Se ha cumplido un año de la delegación por Fidel Castro de todos sus cargos en Raúl de conformidad con la Constitución cubana. Su hermano, machaca la fabrica de embustes, que omite al intrépido combatiente del Moncada y expedicionario del yate Granma, capaz jefe durante la guerra de liberación del Segundo Frente Oriental Frank País, dedicado organizador -después del triunfo- de las invictas Fuerzas Armadas Revolucionarias. No es gratuito que haya ganado desde hace décadas el cariño, la confianza y el respeto del pueblo.
Méritos revalidados durante doce meses de enfermedad del jefe de la revolución en que ha mantenido firmemente el timón con serenidad, tacto, trabajo sistemático, espíritu de equipo y distribución de responsabilidades, atento al sentir de sus compatriotas. Su proverbial discreción no ha impedido apreciar al sabio estadista. A Raúl y a la unida dirección revolucionaria y al culto y consciente pueblo de Cuba hay que atribuir la liquidación de los delirios del imperialismo y sus intelectuales tarifados acerca del inminente derrumbe de la revolución en las nuevas circunstancias, pues uno de los rasgos sobresalientes de estos tiempos ha sido la entrañable identificación entre ambos.
Dos días después de la proclama de Fidel informando la intervención quirúrgica que lo apartaría de sus responsabilidades por tiempo indeterminado, un editorial del The New York Times rezaba en el encabezado “El principio del fin”, evocación de aquel panfleto firmado por Andrés Oppenheimer que anunciaba “La hora final de Castro”... hace ya quince años.
En Miami la mafia desbordaba en gozosos alaridos en la calle Ocho, mientras en Washington la contentura no podía ser mayor. Ya se veían de un momento a otro mandando en Cuba como en los buenos tiempos, jugando en los casinos y disfrutando los prostíbulos reabiertos. Nuestro compañero David Brooks reportaba desde la capital del Potomac: “Es posible que nunca se haya dado un debate tan público, explícito y abierto en una nación sobre la mejor manera de intervenir en otra”. Tal era el clima de enajenación de que eran presa la Casa Blanca y numerosos políticos imperiales ante lo que suponían el colapso inminente, ahora sí, del “castrismo”.
Experimentado en enfrentar esas peligrosas patologías, el gobierno de la isla ya había tomado las medidas de movilización y preparación militar, que se han mantenido y, anunció Raúl, mantendrán hasta después de las elecciones en Estados Unidos.
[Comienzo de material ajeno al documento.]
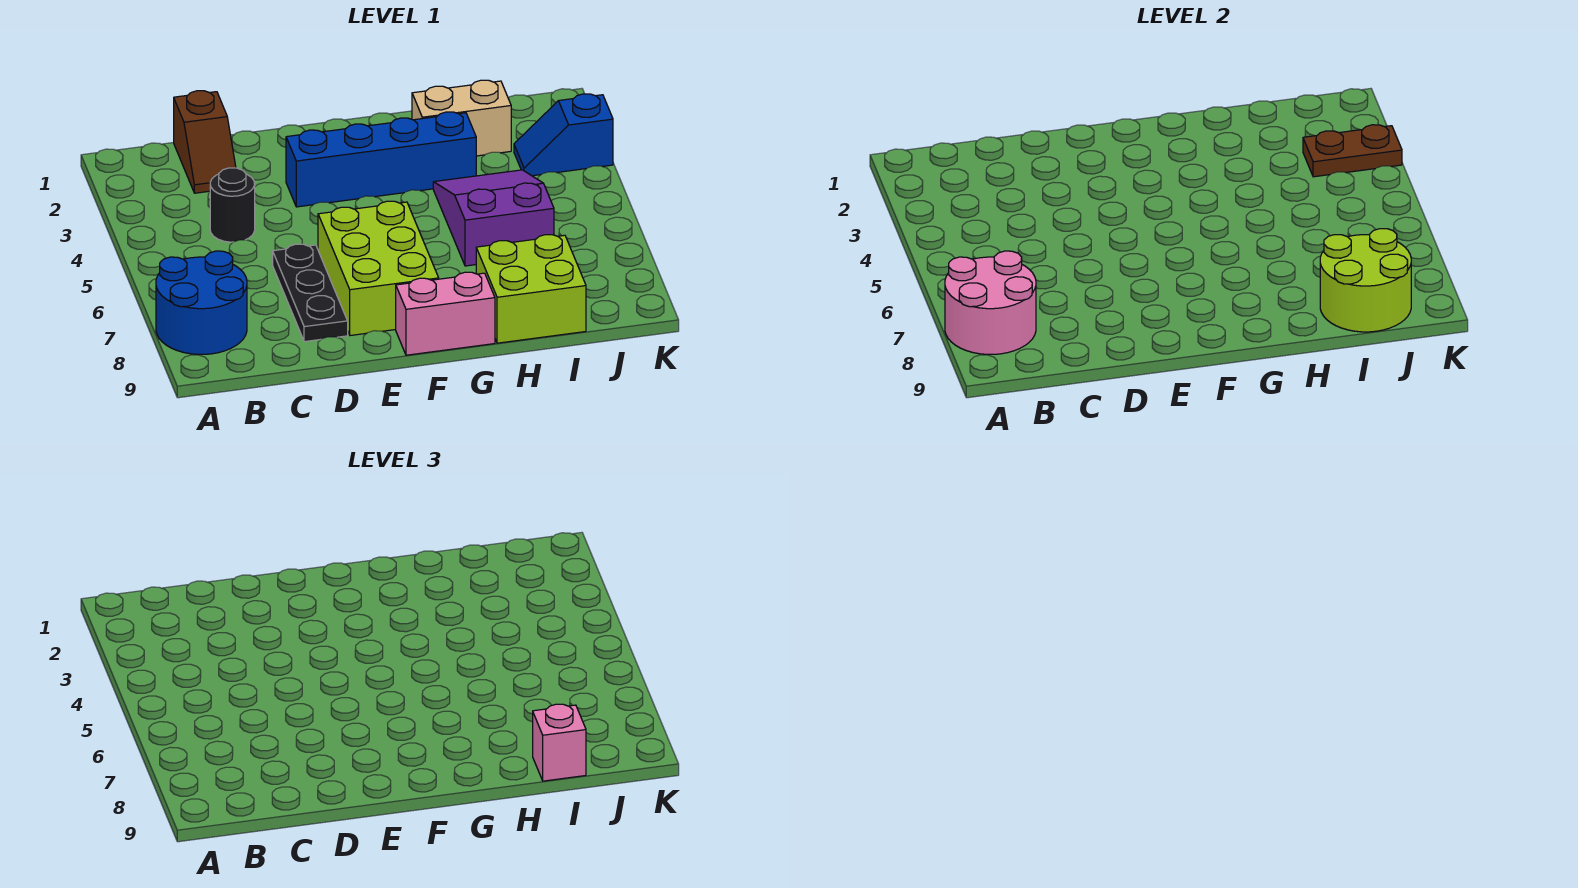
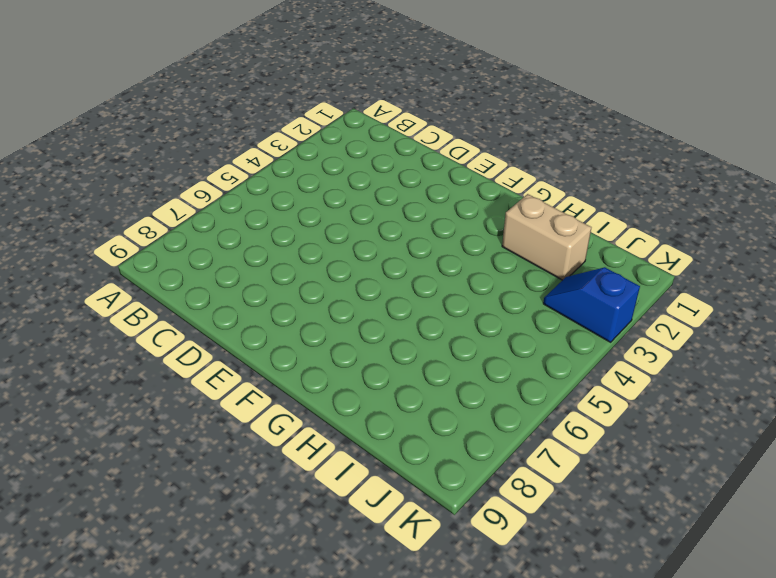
none -> blue round brick A7:B8 level 1
none -> brown slope C1:C2 level 1 top 1
none -> black round brick C4 level 1

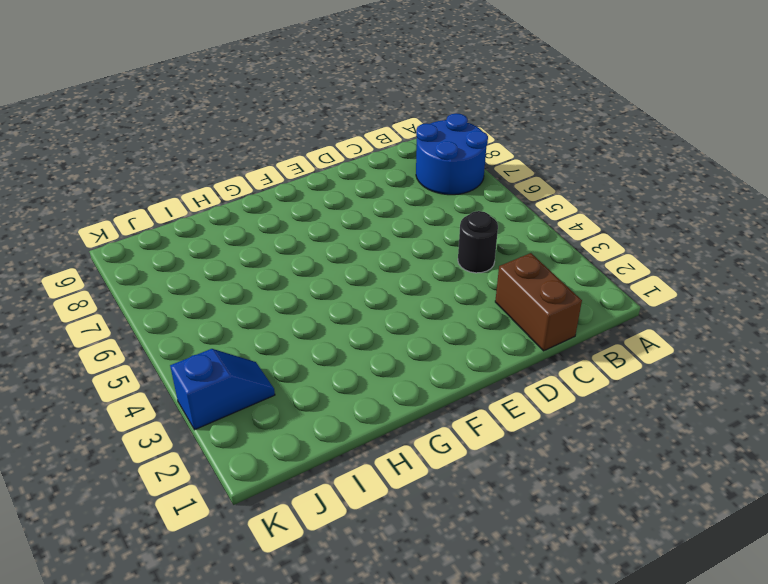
brown brick C1:C2 level 1 -> brown slope C1:C2 level 1 top 1
none -> black plate D6:D8 level 1
none -> blue brick E3:H3 level 1
none -> lime brick E6:F8 level 1

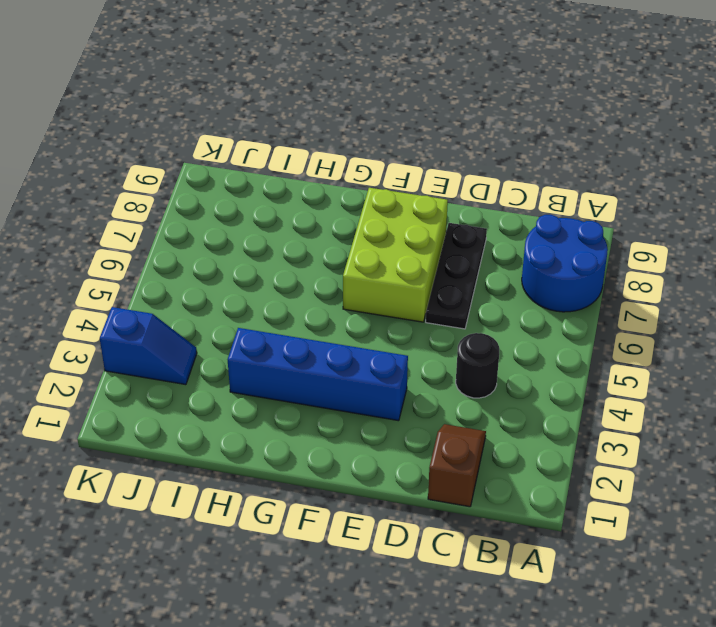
none -> pink brick F9:G9 level 1
none -> tan brick H2:I2 level 1
none -> purple slope H4:I6 level 1 top 6

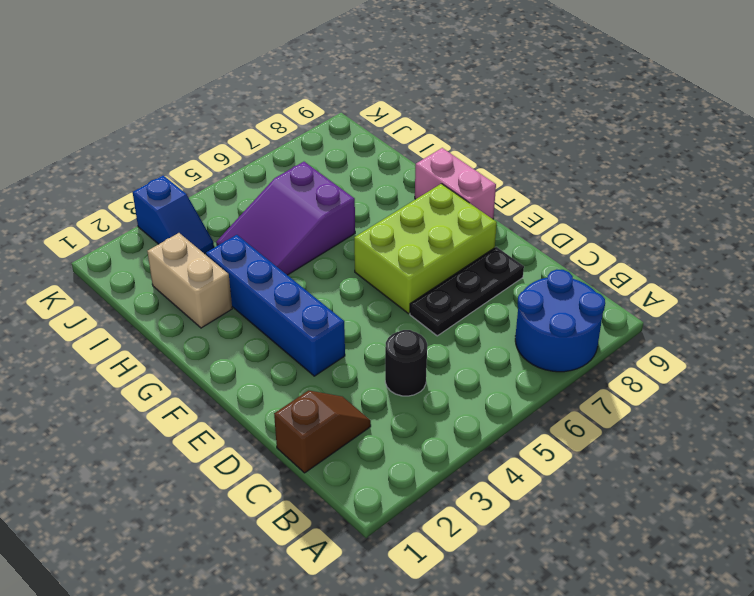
none -> lime brick H8:I9 level 1
none -> pink round brick A7:B8 level 2
none -> lime round brick I8:J9 level 2

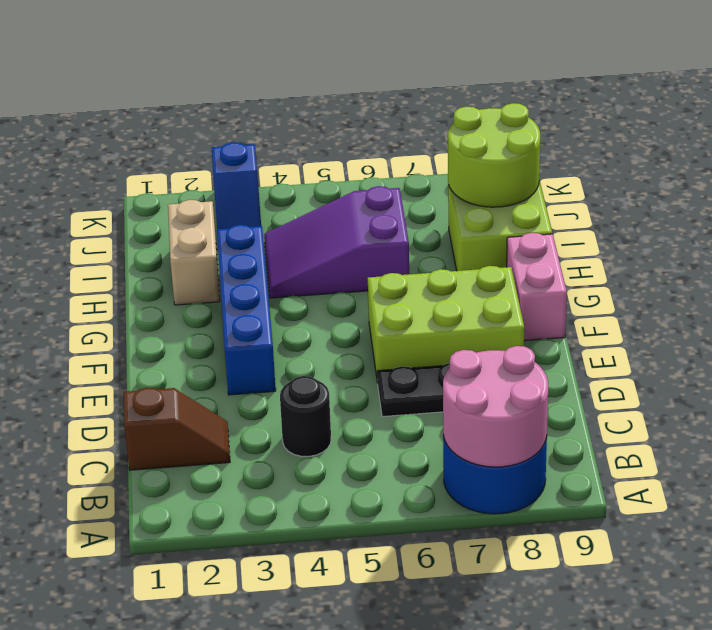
none -> brown plate J3:K3 level 2
none -> pink brick I9 level 3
En Cuba, lejos de producirse las protestas masivas anunciadas ha reinado la calma y se ha reiterado de mil maneras el apoyo popular a la revolución.
Claro que hay problemas y muchos. El salario no alcanza, por ejemplo. Ya Fidel había planteado el más grave de todos en su discurso de noviembre de 2005 en la Universidad de La Habana: la posibilidad de la reversibilidad de la revolución. No por obra del imperialismo sino de los fenómenos de involución ideológica y extensión de la corrupción a consecuencia principalmente de las medidas de liberalización a que se vio forzado el país para reactivar la economía después del derrumbe soviético y el recrudecimiento del bloqueo. Raúl se refirió a varios de estos problemas el pasado 26 de julio y aseguró que todos se están estudiando para encontrarles solución con premura pero evitando las improvisaciones. Los empleados de la maquinaria mediática se han devanado los sesos para llegar a la conclusión de que fue el discurso de un “pragmático”, en el sentido que le dan ellos al vocablo, alguien dispuesto a introducir “reformas” ajenas al rumbo socialista y que evita la postura antimperialista. Mientras más leo el discurso, y lo he hecho varias veces, más constato que es todo lo contrario. Raúl, por supuesto, tiene su estilo personal de actuar y de formular las ideas; no es ni pretende ser –lo ha dicho reiteradamente- una copia de Fidel. Sólo todos nosotros, podríamos sustituirlo, ha expresado. También ha dicho que cada decisión importante le ha sido consultada al comandante.
Cuba necesita renovarse y en esa dirección marcha, es la esencia de una revolución auténtica. Raúl lo confirmó el 26 de julio al estimular el cuestionamiento a lo realizado y el rechazo al anquilosamiento: habrá que introducir los cambios estructurales y de conceptos que resulten necesarios, dijo refiriéndose a las deficiencias de la economía. Lo único, añadió, que no cuestionará “jamás” un revolucionario cubano es la decisión irrenunciable de construir el socialismo.